Activities to Celebrate the Holiday

Now that you know the history, how can you incorporate this into your Thanksgiving Day? Here are some ideas that are both fun and educational!

  • Writing and history often go hand-in-hand. Giving your kids the option to write a short story about that first Thanksgiving Day can help them imagine what it was like. What was the weather like? What did the food taste like? What were the people’s feelings?

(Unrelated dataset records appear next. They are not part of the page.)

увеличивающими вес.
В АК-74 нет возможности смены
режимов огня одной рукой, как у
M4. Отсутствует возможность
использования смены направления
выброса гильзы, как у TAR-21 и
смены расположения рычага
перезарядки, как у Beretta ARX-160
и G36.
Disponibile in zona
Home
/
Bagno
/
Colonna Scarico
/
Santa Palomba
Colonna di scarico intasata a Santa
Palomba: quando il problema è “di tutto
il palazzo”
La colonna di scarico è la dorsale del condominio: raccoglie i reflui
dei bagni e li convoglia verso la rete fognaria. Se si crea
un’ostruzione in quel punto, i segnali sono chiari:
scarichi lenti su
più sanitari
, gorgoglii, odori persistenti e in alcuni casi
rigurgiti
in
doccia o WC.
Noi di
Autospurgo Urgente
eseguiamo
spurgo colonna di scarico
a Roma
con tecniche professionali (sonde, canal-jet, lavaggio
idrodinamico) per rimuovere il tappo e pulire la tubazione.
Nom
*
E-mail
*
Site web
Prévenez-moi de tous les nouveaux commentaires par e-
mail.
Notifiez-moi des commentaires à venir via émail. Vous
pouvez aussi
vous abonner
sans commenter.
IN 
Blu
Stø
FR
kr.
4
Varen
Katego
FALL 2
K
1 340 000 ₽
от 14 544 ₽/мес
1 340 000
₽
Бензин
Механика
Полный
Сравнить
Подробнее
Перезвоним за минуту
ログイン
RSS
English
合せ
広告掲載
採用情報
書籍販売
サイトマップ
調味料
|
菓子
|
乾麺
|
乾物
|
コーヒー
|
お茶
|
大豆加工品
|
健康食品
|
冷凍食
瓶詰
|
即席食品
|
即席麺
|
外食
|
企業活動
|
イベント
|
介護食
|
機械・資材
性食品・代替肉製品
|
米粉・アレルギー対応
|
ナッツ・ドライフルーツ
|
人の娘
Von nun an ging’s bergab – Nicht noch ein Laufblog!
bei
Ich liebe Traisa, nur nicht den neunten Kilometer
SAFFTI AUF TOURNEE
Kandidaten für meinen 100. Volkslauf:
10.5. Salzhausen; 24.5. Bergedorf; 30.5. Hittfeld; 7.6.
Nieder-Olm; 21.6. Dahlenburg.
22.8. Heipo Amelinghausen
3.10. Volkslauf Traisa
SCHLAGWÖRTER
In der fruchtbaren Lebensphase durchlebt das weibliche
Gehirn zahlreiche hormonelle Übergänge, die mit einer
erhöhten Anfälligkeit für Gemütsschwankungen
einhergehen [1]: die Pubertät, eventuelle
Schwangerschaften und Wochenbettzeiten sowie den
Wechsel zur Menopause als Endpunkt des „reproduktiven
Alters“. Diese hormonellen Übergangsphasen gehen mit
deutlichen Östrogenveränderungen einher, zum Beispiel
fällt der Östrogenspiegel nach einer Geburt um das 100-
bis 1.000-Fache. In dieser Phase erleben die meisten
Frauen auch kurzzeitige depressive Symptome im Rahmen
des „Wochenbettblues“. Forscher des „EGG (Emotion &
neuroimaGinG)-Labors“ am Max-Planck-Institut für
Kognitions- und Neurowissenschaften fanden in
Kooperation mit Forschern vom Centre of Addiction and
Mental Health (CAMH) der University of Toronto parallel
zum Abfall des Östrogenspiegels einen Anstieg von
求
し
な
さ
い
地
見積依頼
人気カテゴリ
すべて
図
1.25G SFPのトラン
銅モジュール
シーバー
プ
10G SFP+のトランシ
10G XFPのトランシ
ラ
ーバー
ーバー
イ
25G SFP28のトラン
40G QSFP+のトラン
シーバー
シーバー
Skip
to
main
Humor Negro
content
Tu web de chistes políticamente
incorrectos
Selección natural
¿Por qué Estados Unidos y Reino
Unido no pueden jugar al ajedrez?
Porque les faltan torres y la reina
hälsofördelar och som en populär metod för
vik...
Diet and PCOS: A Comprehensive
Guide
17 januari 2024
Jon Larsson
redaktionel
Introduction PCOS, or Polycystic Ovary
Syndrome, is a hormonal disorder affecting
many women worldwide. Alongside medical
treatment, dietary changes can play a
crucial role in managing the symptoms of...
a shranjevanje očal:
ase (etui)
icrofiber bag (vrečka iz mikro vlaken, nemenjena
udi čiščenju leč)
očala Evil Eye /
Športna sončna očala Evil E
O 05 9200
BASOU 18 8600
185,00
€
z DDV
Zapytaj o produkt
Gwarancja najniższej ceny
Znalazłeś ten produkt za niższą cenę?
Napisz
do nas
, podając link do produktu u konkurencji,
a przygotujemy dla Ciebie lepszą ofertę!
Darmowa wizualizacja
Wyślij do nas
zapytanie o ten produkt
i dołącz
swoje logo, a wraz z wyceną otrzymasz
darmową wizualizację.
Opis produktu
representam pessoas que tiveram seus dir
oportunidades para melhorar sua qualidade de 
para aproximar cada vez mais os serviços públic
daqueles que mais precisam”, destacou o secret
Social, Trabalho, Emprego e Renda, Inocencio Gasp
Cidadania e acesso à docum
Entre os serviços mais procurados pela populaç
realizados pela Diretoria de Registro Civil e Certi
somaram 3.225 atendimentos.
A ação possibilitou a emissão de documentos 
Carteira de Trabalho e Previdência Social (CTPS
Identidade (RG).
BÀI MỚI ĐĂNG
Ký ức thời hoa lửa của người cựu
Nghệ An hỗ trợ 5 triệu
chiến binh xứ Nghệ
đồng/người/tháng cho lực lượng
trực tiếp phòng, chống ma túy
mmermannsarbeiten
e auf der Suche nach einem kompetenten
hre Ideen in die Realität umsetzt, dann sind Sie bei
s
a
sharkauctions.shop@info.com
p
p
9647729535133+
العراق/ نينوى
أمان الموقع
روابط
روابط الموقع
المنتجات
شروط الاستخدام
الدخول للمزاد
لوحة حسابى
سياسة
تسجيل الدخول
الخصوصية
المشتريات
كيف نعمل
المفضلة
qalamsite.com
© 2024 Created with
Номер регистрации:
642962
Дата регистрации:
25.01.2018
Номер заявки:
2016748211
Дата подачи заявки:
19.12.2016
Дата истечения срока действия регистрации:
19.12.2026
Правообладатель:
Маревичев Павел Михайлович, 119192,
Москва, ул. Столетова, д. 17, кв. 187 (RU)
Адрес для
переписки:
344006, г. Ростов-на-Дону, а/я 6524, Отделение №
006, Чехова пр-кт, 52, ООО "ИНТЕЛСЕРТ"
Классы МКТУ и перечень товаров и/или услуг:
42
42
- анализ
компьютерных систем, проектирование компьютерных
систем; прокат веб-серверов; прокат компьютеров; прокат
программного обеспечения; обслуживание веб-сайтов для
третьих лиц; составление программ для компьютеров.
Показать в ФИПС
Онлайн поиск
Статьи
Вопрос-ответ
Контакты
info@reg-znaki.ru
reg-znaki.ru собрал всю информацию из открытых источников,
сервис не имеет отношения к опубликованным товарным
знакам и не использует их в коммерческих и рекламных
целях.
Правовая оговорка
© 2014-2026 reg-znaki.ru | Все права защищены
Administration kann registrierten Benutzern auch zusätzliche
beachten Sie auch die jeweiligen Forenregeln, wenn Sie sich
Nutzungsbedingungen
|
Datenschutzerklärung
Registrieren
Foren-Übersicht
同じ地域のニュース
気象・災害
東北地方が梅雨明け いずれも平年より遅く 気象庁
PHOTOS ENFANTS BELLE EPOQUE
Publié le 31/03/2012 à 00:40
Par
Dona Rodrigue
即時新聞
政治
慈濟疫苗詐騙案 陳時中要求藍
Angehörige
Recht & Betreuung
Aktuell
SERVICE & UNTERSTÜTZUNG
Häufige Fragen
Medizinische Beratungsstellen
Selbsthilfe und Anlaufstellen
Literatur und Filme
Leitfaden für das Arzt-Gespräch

They can put themselves into the story, and history stops being a long list of facts and dates and starts to become reality.
  • Have them use crayons or colored pencils to illustrate their story and turn it into a book that they can pass around at your family’s Thanksgiving get-together.
  • Reading a book is just as good, if not better, than making your own. Take a look at this list of beautiful picture and chapter books that authors have written about the history of Thanksgiving as well as on giving thanks.
  • What about eating some of the food they ate at the first Thanksgiving? Take your history lesson into the kitchen and make some of the dishes that could have graced that first Thanksgiving table. Try this Sweet Indian Corn Pudding Recipe or these Stewed Pumpkins.

History certainly doesn’t have to be boring, and Thanksgiving is the perfect day to teach it because it’s full of history lessons. There are plenty of activities you can do on Thanksgiving to help your kids engage with history in fun and new ways. Be creative, let your kids’ imaginations take off and, as always, have fun.

What are your favorite ways to incorporate history into the school day?